Stratosphere chemistry involves hundreds of different gases, and the interaction of those gases with one another. Since ozone screens biologically harmful ultraviolet (UV) light from the Sun, ozone is a gas that's particularly important to understand.
The Sun is the primary energy source for stratospheric chemistry. Both ultraviolet and visible light (radiation) are necessary for initiating many of the reactions in the atmosphere. In fact, the absorption of ultraviolet rays by oxygen molecules, O2, high in the stratosphere of the tropics forms ozone. After formation, the ozone molecule is extraordinarily efficient at absorbing additional UV radiation, particularly the more harmful UV-b and UV-c types discussed in Chapter 1. Ozone in the stratosphere absorbs the solar UV radiation and reemits it as thermal longwave radiation (heat), which keeps the stratosphere warmer than it would otherwise be. Indeed, this ozone is responsible for the very existence of thermal layer known as the stratosphere, where temperatures rise with altitude.
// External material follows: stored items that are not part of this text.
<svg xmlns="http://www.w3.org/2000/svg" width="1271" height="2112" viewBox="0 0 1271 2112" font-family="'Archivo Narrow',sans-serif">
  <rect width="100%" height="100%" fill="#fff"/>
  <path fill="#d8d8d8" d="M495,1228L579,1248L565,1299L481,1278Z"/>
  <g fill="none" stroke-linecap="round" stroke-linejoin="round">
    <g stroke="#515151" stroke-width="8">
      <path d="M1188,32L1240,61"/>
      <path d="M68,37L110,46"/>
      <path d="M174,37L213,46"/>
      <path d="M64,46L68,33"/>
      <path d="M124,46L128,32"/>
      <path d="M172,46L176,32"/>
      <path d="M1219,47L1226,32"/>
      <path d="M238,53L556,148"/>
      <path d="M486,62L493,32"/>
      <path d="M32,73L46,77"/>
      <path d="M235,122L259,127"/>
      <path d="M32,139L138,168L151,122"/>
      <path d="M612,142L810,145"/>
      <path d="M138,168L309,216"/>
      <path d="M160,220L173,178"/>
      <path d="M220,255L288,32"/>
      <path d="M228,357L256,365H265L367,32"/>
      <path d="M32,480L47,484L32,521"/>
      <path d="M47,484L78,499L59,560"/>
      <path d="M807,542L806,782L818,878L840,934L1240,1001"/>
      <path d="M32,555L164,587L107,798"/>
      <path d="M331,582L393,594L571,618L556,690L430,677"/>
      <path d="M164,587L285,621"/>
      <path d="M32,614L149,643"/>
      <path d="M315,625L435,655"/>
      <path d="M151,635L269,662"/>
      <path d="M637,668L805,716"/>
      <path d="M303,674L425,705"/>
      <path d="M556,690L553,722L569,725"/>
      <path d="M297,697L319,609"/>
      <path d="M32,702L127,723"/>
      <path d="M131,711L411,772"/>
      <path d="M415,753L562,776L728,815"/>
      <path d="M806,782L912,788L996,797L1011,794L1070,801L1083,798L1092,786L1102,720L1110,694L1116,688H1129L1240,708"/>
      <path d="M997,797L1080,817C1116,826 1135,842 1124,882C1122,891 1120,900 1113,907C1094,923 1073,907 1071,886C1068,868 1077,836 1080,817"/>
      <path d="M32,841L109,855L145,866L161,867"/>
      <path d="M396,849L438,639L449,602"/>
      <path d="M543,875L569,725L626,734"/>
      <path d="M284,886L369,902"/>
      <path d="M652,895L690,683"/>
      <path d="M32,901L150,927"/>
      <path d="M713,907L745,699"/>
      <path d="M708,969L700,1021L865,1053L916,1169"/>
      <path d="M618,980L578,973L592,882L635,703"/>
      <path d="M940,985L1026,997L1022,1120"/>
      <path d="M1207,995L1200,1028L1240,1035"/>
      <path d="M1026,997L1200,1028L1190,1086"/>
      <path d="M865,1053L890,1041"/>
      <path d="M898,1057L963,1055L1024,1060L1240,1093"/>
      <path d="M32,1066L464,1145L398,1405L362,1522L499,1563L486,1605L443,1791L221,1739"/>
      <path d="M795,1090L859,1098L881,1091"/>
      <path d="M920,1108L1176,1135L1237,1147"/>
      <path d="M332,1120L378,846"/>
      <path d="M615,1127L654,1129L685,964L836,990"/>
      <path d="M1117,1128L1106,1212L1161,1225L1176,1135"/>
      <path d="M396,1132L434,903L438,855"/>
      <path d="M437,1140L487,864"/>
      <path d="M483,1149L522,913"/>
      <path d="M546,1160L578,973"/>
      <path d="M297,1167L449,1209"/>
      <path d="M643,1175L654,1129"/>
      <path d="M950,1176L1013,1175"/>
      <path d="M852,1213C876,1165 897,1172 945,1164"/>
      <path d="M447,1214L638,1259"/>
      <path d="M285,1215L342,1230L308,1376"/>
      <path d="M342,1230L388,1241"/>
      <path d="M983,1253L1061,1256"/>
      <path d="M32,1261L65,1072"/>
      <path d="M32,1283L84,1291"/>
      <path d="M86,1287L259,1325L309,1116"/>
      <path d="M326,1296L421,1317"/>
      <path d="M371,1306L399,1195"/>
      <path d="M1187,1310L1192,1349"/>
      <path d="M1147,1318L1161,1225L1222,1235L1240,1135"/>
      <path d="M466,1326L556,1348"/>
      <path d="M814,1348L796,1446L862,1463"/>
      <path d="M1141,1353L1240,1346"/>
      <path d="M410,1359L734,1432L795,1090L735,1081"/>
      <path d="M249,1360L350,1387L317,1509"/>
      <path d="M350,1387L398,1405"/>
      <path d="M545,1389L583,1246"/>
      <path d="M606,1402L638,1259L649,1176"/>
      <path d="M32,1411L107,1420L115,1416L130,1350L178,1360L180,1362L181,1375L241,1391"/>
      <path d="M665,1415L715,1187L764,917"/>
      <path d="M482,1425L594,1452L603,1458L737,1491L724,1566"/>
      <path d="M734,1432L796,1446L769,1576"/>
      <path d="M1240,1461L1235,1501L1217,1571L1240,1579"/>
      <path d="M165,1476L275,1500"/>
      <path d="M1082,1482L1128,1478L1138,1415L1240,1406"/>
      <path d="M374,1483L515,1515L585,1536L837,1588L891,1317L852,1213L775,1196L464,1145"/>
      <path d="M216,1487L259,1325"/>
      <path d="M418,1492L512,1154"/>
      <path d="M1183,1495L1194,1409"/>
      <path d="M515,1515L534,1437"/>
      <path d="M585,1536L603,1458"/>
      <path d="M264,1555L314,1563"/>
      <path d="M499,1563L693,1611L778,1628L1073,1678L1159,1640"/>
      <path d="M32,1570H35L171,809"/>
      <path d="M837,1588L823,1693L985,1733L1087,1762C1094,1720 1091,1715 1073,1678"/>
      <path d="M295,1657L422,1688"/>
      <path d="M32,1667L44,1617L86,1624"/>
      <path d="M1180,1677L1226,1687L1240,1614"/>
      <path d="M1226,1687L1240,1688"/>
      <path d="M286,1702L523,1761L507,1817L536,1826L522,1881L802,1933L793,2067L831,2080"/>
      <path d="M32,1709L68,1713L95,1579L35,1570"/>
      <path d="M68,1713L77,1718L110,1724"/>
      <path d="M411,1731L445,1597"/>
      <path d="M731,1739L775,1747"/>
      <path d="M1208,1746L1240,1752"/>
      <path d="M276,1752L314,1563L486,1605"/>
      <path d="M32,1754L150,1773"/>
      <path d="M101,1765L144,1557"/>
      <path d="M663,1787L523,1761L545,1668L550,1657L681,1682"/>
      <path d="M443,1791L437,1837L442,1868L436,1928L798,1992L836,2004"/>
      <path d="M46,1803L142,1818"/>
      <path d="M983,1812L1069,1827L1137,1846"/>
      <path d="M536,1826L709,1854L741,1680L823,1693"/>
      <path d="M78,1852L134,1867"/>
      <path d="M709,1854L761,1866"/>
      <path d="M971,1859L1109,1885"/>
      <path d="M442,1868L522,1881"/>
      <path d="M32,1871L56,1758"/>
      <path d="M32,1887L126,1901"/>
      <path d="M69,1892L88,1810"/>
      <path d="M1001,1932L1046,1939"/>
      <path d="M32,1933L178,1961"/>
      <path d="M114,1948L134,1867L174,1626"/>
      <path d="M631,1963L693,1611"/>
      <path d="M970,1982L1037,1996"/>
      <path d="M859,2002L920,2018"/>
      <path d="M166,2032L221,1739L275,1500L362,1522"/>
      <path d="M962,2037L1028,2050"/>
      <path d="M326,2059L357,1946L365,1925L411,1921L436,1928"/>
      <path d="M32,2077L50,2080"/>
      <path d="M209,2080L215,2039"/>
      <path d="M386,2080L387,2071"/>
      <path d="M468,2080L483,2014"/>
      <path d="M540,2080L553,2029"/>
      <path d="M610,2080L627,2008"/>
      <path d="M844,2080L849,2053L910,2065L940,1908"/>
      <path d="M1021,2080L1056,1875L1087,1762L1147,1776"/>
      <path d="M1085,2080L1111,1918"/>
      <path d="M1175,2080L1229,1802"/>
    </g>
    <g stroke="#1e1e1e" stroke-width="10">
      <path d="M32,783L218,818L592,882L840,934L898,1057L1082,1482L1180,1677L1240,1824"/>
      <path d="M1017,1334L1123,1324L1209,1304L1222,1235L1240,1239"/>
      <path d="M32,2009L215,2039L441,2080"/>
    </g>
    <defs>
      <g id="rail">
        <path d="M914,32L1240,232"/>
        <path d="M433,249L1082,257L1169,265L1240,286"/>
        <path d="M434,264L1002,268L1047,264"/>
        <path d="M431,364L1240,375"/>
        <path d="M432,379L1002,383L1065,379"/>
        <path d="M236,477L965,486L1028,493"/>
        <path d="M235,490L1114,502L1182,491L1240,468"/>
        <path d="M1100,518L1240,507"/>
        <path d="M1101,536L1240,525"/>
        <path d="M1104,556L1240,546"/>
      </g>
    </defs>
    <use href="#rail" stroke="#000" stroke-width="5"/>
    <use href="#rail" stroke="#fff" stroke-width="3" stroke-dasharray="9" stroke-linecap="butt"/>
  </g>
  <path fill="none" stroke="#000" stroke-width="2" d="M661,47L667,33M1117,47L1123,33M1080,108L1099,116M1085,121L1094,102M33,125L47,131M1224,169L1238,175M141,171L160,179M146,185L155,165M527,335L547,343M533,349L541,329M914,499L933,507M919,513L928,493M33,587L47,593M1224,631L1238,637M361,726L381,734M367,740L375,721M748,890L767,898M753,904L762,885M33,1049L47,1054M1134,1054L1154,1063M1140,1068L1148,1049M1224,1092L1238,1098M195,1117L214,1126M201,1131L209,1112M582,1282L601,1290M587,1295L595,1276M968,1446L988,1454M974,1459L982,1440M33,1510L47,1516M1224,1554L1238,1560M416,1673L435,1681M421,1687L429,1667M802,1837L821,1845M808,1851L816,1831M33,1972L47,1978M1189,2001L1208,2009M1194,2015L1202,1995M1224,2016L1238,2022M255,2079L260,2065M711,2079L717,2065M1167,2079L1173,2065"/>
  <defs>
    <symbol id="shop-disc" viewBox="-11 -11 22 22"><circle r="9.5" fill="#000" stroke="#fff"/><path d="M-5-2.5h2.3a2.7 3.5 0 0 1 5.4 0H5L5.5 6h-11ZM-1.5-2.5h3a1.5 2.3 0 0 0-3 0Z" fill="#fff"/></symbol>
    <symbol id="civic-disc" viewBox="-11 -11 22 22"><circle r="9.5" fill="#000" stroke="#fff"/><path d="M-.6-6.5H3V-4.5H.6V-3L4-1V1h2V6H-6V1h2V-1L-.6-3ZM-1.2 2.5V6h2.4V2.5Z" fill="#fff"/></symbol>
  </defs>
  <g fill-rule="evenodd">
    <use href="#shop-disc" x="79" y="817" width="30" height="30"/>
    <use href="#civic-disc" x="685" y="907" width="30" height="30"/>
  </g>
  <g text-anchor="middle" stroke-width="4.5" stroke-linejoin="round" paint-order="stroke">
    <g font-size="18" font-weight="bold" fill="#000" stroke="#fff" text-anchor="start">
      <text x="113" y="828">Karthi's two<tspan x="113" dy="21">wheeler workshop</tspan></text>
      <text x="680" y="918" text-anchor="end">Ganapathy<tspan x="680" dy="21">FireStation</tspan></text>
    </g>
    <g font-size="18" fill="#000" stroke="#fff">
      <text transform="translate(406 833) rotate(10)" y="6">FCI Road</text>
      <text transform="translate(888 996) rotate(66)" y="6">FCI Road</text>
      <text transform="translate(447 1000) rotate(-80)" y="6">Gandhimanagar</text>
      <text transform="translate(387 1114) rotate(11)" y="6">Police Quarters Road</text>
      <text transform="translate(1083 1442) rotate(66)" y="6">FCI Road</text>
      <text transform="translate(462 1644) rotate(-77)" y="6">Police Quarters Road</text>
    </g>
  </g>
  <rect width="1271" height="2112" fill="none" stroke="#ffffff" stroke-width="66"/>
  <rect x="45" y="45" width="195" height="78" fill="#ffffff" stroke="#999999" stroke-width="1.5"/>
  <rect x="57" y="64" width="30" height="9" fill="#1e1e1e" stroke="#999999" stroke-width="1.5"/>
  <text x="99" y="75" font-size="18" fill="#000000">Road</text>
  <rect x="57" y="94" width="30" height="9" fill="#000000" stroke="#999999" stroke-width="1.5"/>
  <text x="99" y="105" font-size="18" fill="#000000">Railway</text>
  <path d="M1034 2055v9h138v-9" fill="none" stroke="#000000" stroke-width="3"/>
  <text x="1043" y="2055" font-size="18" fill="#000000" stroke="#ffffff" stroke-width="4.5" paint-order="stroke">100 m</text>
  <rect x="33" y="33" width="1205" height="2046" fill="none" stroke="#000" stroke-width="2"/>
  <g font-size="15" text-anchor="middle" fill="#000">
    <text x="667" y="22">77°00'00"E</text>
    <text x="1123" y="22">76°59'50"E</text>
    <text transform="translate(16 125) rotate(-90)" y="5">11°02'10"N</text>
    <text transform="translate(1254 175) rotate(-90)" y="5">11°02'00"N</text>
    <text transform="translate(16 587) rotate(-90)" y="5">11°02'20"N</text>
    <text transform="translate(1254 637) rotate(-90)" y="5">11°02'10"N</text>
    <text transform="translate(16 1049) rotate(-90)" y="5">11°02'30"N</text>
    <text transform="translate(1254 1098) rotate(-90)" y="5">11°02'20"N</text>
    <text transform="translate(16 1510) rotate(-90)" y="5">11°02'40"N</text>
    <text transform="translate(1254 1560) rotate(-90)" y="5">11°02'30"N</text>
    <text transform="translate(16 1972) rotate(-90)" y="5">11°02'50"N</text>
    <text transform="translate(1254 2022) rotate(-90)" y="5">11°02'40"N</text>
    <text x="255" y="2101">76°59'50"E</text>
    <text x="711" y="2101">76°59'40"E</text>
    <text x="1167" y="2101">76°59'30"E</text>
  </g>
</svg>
Ozone is destroyed by reactions with chlorine, bromine, nitrogen, hydrogen, and oxygen gases. Reactions with these gases typically occurs through catalytic processes. A catalytic reaction cycle is a set of chemical reactions which result in the destruction of many ozone molecules while the molecule that started the reaction is reformed to continue the process. Because of catalytic reactions, an individual chlorine atom can on average destroy nearly a thousand ozone molecules before it is converted into a form harmless to ozone.
In this chapter, we will show how ozone is formed, how it screens Earth's surface from UV, and how it is destroyed. We will discuss the various cycles that lead to ozone destruction, and the sources of the gases that lead to these catalytic loss processes. Finally, we will discuss how particles in the stratosphere can change the photochemical balance of the stratosphere.